** EXERCÍCIO A **
Transcreva literalmente as entradas, desde a linha que contém "Between m3 and" até o fim das entradas, incluindo ambas as extremidades. Não inclua as imagens na resposta.

** TRECHO **
A referida lei definiu várias formas de violência contra à mulher, sendo elas, “física, moral, psicológica, sexual, patrimonial” (BRASIL, 2006), suas medidas protetivas vão desde a remoção do agressor do domicilio a proibição de sua aproximação da vítima, ainda, os agressores de mulher em âmbito doméstico ou familiar podem ser presos em flagrantes ou terem sua prisão preventiva decretada, desde o momento da violência constatada pelo relato da mulher.
As medidas protetivas podem impor obrigações ao agressor como suspensão da posse ou restrição do porte de armas e afastamento do lar ou local de convivência com a ofendida. O descumprimento pelo agressor é crime, tipificado no artigo 24-A da Lei n° 11.340/06, com pena de detenção de 3 meses a 2 anos.
Justificando a lei especial para mulher, a relatora da Lei Maria da Penha na Câmara (2006) Jandira Feghali, afirma:
Lei é lei. Da mesma forma que a decisão judicial não se discute e se cumpre, essa lei é para que a gente levante um estandarte dizendo: Cumpra-se! A Lei Maria da Penha é para ser cumprida. Ela não é uma lei que responde por crimes de menor potencial ofensivo. Não é uma lei que se restringe a uma agressão física. Ela é muito mais abrangente e por isso, hoje, vemos que vários tipos de violência são denunciados e as respostas da Justiça têm sido mais ágeis.

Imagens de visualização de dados

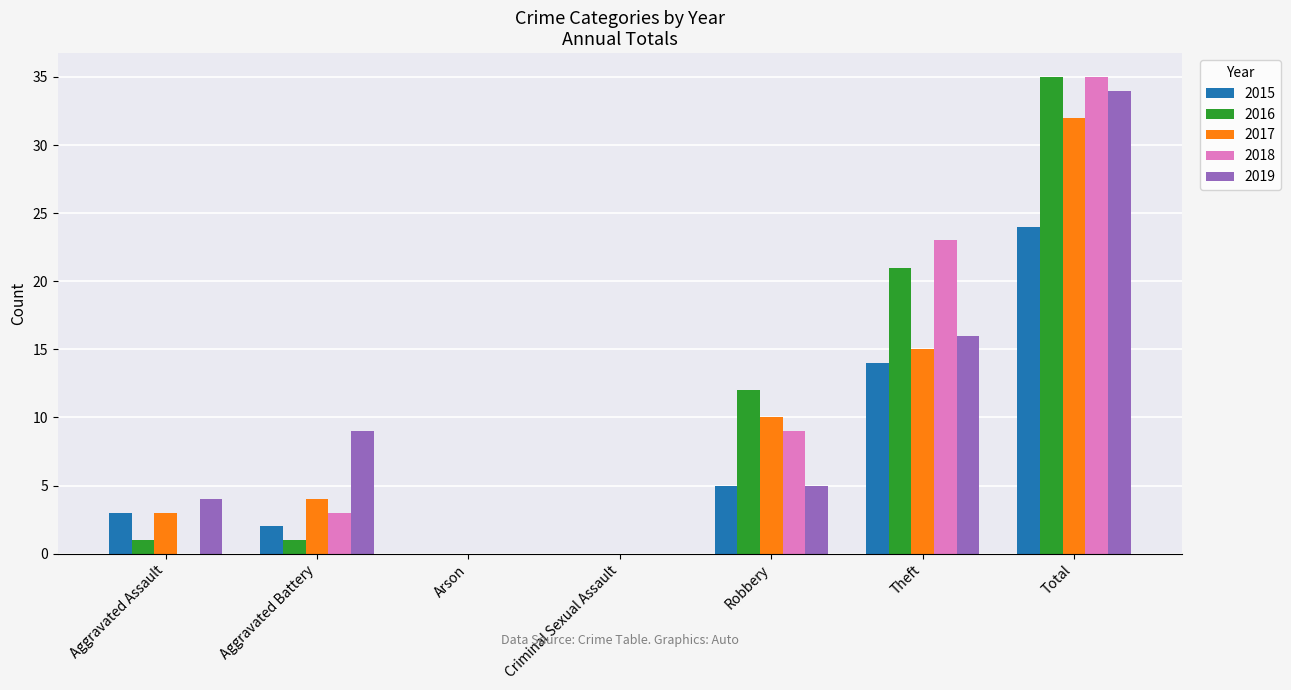

What is the difference between the 2019 values at Theft and Aggravated Battery?

7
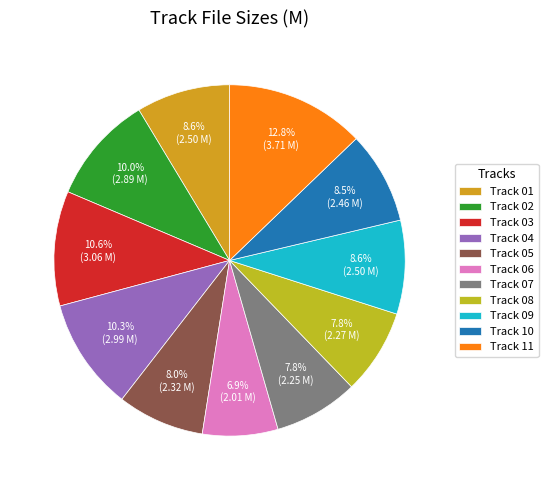

Which slice is the largest?

Track 11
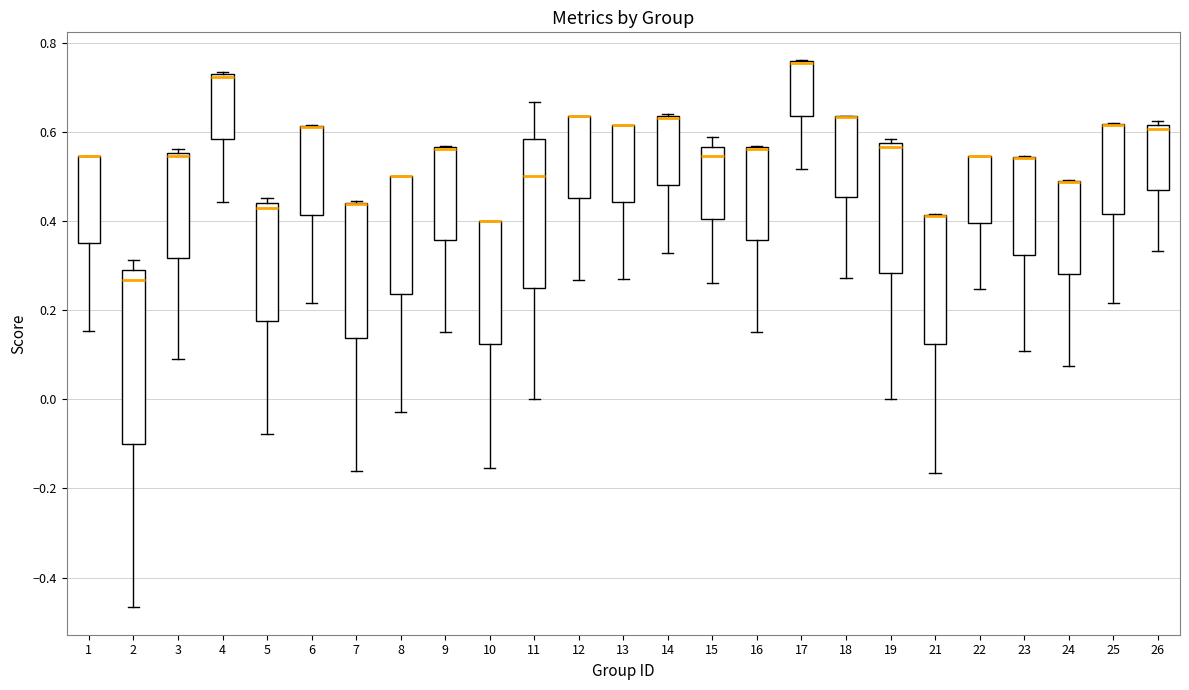

Where does the median line of the box at x = 3 sit on the y-axis? The values are not printed on the chart, so give them approximately, as read against the axis.

0.54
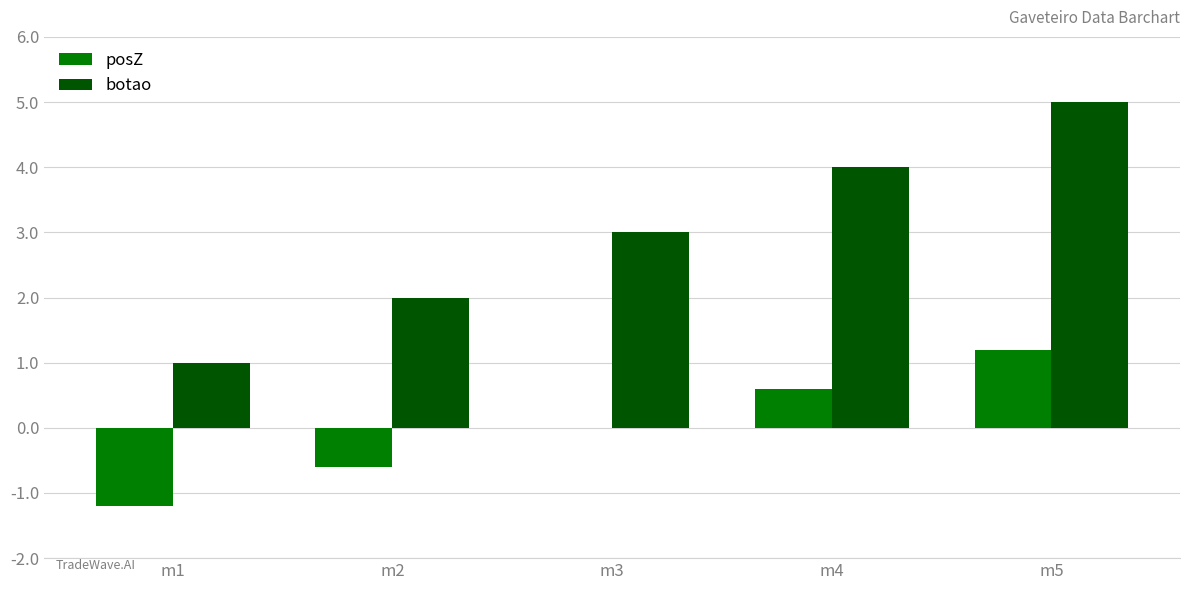

Between m3 and m4, which series saw the biggest shift?

botao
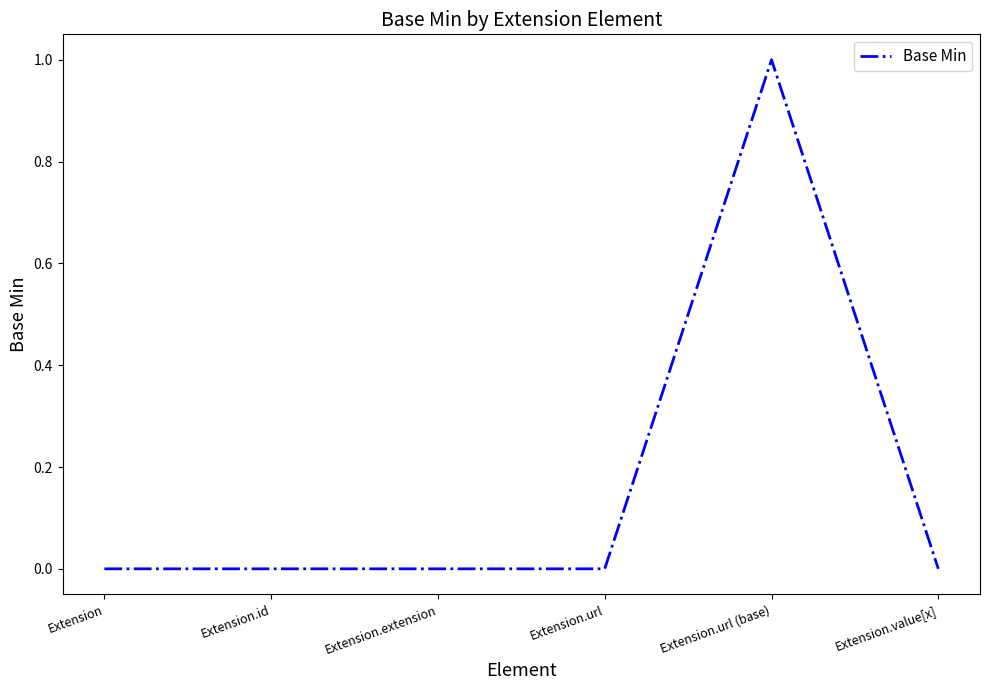

The value at Extension is -1. True or false?

False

** EXERCÍCIO B **
Segundo o trecho sobre a Lei Maria da Penha, qual artigo tipifica como crime o descumprimento das medidas protetivas pelo agressor?

** RESPOSTA A **
Between m3 and m4, which series saw the biggest shift?

botao

The value at Extension is -1. True or false?

False

** RESPOSTA B **
O artigo 24-A da Lei n° 11.340/06.